DIRECTIONS FOR THIS TASK:
Everything in the listing that follows should be reproduced exactly except the pictures.

= Beginning of Section =

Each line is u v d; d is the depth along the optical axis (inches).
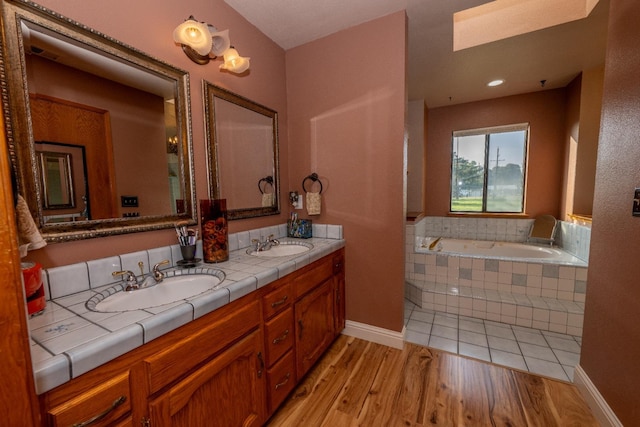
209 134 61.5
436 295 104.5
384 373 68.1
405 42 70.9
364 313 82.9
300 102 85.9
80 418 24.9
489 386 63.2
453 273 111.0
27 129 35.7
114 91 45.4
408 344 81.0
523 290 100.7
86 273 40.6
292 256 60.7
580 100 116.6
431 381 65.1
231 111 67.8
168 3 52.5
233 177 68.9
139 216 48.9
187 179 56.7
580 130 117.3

= End of Section =

OUTPUT FOR THIS TASK:
Each line is u v d; d is the depth along the optical axis (inches).
209 134 61.5
436 295 104.5
384 373 68.1
405 42 70.9
364 313 82.9
300 102 85.9
80 418 24.9
489 386 63.2
453 273 111.0
27 129 35.7
114 91 45.4
408 344 81.0
523 290 100.7
86 273 40.6
292 256 60.7
580 100 116.6
431 381 65.1
231 111 67.8
168 3 52.5
233 177 68.9
139 216 48.9
187 179 56.7
580 130 117.3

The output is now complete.